- TASK STATEMENT
Retype the text in the following material precisely, keeping every line as it stands. Leave the pictures out of your answer.

- DATA EXTRACTS
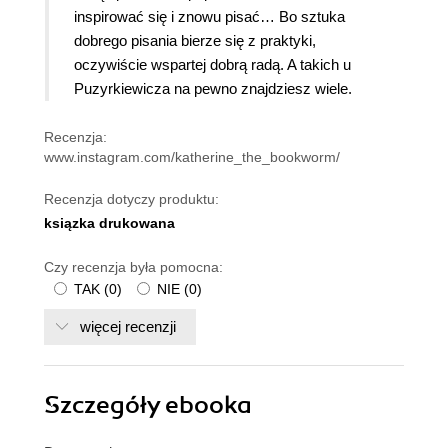
inspirować się i znowu pisać… Bo sztuka
dobrego pisania bierze się z praktyki,
oczywiście wspartej dobrą radą. A takich u
Puzyrkiewicza na pewno znajdziesz wiele.
Recenzja:
www.instagram.com/katherine_the_bookworm/
Recenzja dotyczy produktu:
ksiązka drukowana
Czy recenzja była pomocna:
TAK
(
0
)
NIE
(
0
)
więcej recenzji
Szczegóły
ebooka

- RESULT FOR THIS EXERCISE
inspirować się i znowu pisać… Bo sztuka
dobrego pisania bierze się z praktyki,
oczywiście wspartej dobrą radą. A takich u
Puzyrkiewicza na pewno znajdziesz wiele.
Recenzja:
www.instagram.com/katherine_the_bookworm/
Recenzja dotyczy produktu:
ksiązka drukowana
Czy recenzja była pomocna:
TAK
(
0
)
NIE
(
0
)
więcej recenzji
Szczegóły
ebooka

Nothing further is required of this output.